» **ACTION ITEM**: Turn the entries, from their first line up to and including the line containing "an Dritte zu", into a Markdown table with the columns Row and Line. Give each non-blank line its own row, numbered in order.

===== EXERCISE DATA

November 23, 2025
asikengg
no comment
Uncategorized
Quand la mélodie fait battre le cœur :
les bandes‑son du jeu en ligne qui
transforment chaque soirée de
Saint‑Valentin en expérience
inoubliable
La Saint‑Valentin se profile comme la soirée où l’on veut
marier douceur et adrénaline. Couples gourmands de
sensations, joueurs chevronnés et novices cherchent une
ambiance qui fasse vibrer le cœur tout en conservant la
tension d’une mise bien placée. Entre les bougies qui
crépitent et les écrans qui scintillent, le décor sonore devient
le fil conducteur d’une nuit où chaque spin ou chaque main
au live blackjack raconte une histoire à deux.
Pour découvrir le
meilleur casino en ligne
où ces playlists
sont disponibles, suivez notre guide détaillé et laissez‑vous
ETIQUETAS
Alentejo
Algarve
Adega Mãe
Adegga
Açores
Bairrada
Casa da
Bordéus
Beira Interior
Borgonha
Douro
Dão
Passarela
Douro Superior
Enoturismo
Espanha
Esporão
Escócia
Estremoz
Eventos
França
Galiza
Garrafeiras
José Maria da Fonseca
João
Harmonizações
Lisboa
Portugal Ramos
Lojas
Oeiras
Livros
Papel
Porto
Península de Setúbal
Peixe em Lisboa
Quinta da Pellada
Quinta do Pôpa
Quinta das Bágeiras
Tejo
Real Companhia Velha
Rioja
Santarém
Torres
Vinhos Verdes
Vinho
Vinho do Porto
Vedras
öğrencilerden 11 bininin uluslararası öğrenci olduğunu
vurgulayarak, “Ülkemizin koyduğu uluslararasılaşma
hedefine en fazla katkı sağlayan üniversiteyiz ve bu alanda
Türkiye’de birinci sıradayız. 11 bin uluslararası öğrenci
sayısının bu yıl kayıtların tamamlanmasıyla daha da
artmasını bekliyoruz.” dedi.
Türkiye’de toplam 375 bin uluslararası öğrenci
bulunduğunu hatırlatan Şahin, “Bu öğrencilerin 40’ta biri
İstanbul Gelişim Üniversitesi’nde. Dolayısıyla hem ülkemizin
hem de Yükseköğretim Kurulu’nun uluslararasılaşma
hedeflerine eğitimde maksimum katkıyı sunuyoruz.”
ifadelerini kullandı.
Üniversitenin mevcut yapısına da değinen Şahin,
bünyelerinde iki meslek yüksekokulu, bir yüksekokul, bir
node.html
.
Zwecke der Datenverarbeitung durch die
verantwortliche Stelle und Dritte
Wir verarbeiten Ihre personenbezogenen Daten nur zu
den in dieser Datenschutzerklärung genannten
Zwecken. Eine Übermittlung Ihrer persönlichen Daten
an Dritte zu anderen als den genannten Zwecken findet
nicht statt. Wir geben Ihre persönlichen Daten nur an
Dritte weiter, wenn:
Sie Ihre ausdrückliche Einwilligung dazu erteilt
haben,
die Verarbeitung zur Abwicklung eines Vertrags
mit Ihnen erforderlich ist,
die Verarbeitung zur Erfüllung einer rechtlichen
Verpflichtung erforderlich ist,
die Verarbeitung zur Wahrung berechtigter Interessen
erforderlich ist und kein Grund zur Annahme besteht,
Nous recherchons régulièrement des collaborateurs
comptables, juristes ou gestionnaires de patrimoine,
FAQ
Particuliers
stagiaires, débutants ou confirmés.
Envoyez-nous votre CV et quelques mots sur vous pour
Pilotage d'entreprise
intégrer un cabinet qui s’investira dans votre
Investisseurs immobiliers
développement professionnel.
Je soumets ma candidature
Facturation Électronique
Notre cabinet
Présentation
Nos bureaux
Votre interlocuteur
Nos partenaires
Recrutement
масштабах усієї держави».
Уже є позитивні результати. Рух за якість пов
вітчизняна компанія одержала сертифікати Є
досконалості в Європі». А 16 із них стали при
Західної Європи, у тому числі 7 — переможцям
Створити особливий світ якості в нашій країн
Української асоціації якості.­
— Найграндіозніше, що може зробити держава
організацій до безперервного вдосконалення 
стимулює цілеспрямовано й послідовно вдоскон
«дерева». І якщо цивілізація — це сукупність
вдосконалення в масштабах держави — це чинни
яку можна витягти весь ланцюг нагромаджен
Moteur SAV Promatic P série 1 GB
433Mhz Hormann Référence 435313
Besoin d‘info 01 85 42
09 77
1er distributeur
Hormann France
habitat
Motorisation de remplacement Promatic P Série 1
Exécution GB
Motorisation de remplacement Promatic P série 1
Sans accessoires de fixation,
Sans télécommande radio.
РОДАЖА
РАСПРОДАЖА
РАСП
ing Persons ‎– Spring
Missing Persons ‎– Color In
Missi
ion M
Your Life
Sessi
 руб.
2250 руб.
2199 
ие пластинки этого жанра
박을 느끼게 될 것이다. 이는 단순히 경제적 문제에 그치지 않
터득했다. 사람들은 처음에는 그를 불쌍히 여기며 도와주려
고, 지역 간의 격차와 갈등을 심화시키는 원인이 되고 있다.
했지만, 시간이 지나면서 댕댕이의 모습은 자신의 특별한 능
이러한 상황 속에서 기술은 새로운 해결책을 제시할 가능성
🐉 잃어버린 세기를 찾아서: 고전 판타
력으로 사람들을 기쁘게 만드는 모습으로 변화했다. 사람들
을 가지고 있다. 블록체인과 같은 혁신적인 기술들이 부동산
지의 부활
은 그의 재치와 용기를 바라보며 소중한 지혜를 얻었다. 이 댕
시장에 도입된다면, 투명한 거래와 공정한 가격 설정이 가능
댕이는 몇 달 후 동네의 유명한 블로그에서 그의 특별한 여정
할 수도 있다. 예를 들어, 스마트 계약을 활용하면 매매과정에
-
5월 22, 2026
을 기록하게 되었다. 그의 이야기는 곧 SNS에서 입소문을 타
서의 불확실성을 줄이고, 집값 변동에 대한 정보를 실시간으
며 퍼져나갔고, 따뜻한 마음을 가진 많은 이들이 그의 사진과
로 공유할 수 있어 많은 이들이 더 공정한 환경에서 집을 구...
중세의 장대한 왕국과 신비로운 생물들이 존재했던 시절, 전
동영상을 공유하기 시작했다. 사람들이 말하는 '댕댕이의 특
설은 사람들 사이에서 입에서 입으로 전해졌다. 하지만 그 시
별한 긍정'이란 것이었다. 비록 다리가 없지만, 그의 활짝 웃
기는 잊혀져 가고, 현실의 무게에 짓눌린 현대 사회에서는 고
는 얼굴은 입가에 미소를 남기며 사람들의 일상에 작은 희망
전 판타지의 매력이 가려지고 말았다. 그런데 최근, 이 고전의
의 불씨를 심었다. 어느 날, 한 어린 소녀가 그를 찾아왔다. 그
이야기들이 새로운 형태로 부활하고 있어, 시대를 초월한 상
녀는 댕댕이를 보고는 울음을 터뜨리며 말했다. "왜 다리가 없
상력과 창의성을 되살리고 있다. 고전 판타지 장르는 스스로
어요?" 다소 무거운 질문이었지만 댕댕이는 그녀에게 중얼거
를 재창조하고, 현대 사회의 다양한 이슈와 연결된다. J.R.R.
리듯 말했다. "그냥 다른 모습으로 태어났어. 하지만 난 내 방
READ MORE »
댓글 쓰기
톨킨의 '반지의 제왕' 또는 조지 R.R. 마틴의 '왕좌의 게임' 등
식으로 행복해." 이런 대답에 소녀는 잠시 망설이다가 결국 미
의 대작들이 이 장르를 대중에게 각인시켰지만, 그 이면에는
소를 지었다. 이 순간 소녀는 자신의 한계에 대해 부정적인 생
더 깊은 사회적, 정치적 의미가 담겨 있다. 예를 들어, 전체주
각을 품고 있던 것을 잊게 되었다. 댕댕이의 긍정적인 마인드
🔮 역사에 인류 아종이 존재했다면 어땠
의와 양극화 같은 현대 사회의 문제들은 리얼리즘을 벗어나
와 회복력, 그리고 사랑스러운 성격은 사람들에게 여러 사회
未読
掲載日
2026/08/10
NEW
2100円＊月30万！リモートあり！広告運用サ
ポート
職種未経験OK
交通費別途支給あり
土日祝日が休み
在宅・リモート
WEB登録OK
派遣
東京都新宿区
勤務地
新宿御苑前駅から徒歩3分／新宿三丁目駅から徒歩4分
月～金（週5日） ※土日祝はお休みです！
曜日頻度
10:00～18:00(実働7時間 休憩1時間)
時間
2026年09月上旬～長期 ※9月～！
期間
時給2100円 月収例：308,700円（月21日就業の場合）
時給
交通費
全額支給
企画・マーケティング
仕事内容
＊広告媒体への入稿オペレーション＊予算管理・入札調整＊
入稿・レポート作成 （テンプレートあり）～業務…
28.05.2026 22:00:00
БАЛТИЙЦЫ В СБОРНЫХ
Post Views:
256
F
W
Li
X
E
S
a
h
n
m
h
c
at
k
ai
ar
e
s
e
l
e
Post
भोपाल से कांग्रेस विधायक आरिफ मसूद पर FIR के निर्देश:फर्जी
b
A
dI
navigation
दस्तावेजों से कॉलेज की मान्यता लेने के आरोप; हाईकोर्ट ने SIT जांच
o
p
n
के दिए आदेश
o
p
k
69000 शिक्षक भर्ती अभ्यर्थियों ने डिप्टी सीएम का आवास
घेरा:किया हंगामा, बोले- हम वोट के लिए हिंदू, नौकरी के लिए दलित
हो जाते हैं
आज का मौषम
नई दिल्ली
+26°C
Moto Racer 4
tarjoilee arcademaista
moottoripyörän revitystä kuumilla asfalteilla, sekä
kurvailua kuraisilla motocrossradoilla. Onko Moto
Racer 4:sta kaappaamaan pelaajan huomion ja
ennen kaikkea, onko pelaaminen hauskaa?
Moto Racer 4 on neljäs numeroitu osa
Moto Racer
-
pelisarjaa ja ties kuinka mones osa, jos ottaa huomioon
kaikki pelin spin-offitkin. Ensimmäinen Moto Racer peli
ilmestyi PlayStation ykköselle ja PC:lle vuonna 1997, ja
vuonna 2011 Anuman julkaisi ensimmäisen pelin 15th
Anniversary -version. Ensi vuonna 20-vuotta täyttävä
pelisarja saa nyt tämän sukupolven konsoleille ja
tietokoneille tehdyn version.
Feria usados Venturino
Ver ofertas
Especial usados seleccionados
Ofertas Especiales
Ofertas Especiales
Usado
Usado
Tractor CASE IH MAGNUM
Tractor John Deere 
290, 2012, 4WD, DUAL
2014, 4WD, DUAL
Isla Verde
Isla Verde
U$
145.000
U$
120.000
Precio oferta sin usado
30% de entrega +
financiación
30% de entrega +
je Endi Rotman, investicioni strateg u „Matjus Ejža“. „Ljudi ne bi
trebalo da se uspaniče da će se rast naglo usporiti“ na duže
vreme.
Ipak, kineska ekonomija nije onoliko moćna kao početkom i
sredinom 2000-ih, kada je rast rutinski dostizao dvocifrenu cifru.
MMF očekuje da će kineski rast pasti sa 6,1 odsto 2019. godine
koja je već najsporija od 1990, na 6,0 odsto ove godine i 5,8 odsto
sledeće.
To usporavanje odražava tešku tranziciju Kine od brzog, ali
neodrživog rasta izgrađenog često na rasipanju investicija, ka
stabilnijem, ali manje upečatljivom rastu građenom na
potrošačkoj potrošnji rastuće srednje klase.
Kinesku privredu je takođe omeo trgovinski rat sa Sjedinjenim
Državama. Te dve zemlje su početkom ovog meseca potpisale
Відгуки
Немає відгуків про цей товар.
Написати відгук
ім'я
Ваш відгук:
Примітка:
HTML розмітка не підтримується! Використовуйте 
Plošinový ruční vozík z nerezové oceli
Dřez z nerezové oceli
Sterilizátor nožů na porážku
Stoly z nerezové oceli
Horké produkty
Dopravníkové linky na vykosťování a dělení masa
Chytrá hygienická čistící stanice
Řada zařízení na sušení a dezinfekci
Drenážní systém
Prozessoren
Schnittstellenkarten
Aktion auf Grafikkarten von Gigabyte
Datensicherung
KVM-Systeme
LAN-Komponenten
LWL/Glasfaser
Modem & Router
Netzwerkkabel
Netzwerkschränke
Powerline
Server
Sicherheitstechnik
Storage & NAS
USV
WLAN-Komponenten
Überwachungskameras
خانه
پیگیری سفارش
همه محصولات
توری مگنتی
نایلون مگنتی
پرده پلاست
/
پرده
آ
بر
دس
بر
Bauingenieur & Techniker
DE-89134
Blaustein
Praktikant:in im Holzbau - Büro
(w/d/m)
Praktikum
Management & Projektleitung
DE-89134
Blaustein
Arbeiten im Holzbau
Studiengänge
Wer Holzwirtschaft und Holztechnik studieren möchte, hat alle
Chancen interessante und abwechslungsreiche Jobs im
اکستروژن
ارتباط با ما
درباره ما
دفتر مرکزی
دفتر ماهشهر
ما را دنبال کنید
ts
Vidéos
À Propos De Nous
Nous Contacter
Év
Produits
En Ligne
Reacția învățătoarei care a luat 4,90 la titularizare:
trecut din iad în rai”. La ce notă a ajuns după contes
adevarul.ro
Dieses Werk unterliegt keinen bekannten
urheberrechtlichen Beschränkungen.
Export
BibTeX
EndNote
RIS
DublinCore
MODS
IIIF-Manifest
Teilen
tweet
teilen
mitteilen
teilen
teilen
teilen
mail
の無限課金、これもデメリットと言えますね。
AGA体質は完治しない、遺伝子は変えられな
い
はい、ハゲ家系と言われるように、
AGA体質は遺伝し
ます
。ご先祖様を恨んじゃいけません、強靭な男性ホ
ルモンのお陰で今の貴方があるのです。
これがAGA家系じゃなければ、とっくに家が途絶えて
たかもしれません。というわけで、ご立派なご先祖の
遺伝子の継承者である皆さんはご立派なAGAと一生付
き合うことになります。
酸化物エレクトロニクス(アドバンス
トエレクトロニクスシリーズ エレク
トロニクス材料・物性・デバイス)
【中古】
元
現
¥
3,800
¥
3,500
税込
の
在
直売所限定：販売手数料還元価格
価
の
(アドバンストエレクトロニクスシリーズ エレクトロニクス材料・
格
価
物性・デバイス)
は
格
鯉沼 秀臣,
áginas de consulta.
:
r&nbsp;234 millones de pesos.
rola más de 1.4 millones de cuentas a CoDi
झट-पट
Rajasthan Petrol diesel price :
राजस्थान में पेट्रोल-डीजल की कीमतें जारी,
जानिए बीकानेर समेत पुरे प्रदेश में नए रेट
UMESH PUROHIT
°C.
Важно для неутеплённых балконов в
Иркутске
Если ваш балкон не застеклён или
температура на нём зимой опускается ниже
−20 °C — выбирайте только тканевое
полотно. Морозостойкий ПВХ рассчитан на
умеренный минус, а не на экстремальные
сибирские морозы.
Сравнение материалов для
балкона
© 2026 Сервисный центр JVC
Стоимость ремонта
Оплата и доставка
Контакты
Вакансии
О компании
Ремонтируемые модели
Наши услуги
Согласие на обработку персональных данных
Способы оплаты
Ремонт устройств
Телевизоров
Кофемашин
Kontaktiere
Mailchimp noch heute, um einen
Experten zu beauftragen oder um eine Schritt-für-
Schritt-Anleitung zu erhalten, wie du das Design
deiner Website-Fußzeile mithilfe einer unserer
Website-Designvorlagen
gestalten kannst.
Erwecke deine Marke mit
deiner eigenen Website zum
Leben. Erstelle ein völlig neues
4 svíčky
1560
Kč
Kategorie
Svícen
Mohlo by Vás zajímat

==========

» **RESPONSE**:
| Row | Line |
|---|---|
| 1 | November 23, 2025 |
| 2 | asikengg |
| 3 | no comment |
| 4 | Uncategorized |
| 5 | Quand la mélodie fait battre le cœur : |
| 6 | les bandes‑son du jeu en ligne qui |
| 7 | transforment chaque soirée de |
| 8 | Saint‑Valentin en expérience |
| 9 | inoubliable |
| 10 | La Saint‑Valentin se profile comme la soirée où l’on veut |
| 11 | marier douceur et adrénaline. Couples gourmands de |
| 12 | sensations, joueurs chevronnés et novices cherchent une |
| 13 | ambiance qui fasse vibrer le cœur tout en conservant la |
| 14 | tension d’une mise bien placée. Entre les bougies qui |
| 15 | crépitent et les écrans qui scintillent, le décor sonore devient |
| 16 | le fil conducteur d’une nuit où chaque spin ou chaque main |
| 17 | au live blackjack raconte une histoire à deux. |
| 18 | Pour découvrir le |
| 19 | meilleur casino en ligne |
| 20 | où ces playlists |
| 21 | sont disponibles, suivez notre guide détaillé et laissez‑vous |
| 22 | ETIQUETAS |
| 23 | Alentejo |
| 24 | Algarve |
| 25 | Adega Mãe |
| 26 | Adegga |
| 27 | Açores |
| 28 | Bairrada |
| 29 | Casa da |
| 30 | Bordéus |
| 31 | Beira Interior |
| 32 | Borgonha |
| 33 | Douro |
| 34 | Dão |
| 35 | Passarela |
| 36 | Douro Superior |
| 37 | Enoturismo |
| 38 | Espanha |
| 39 | Esporão |
| 40 | Escócia |
| 41 | Estremoz |
| 42 | Eventos |
| 43 | França |
| 44 | Galiza |
| 45 | Garrafeiras |
| 46 | José Maria da Fonseca |
| 47 | João |
| 48 | Harmonizações |
| 49 | Lisboa |
| 50 | Portugal Ramos |
| 51 | Lojas |
| 52 | Oeiras |
| 53 | Livros |
| 54 | Papel |
| 55 | Porto |
| 56 | Península de Setúbal |
| 57 | Peixe em Lisboa |
| 58 | Quinta da Pellada |
| 59 | Quinta do Pôpa |
| 60 | Quinta das Bágeiras |
| 61 | Tejo |
| 62 | Real Companhia Velha |
| 63 | Rioja |
| 64 | Santarém |
| 65 | Torres |
| 66 | Vinhos Verdes |
| 67 | Vinho |
| 68 | Vinho do Porto |
| 69 | Vedras |
| 70 | öğrencilerden 11 bininin uluslararası öğrenci olduğunu |
| 71 | vurgulayarak, “Ülkemizin koyduğu uluslararasılaşma |
| 72 | hedefine en fazla katkı sağlayan üniversiteyiz ve bu alanda |
| 73 | Türkiye’de birinci sıradayız. 11 bin uluslararası öğrenci |
| 74 | sayısının bu yıl kayıtların tamamlanmasıyla daha da |
| 75 | artmasını bekliyoruz.” dedi. |
| 76 | Türkiye’de toplam 375 bin uluslararası öğrenci |
| 77 | bulunduğunu hatırlatan Şahin, “Bu öğrencilerin 40’ta biri |
| 78 | İstanbul Gelişim Üniversitesi’nde. Dolayısıyla hem ülkemizin |
| 79 | hem de Yükseköğretim Kurulu’nun uluslararasılaşma |
| 80 | hedeflerine eğitimde maksimum katkıyı sunuyoruz.” |
| 81 | ifadelerini kullandı. |
| 82 | Üniversitenin mevcut yapısına da değinen Şahin, |
| 83 | bünyelerinde iki meslek yüksekokulu, bir yüksekokul, bir |
| 84 | node.html |
| 85 | . |
| 86 | Zwecke der Datenverarbeitung durch die |
| 87 | verantwortliche Stelle und Dritte |
| 88 | Wir verarbeiten Ihre personenbezogenen Daten nur zu |
| 89 | den in dieser Datenschutzerklärung genannten |
| 90 | Zwecken. Eine Übermittlung Ihrer persönlichen Daten |
| 91 | an Dritte zu anderen als den genannten Zwecken findet |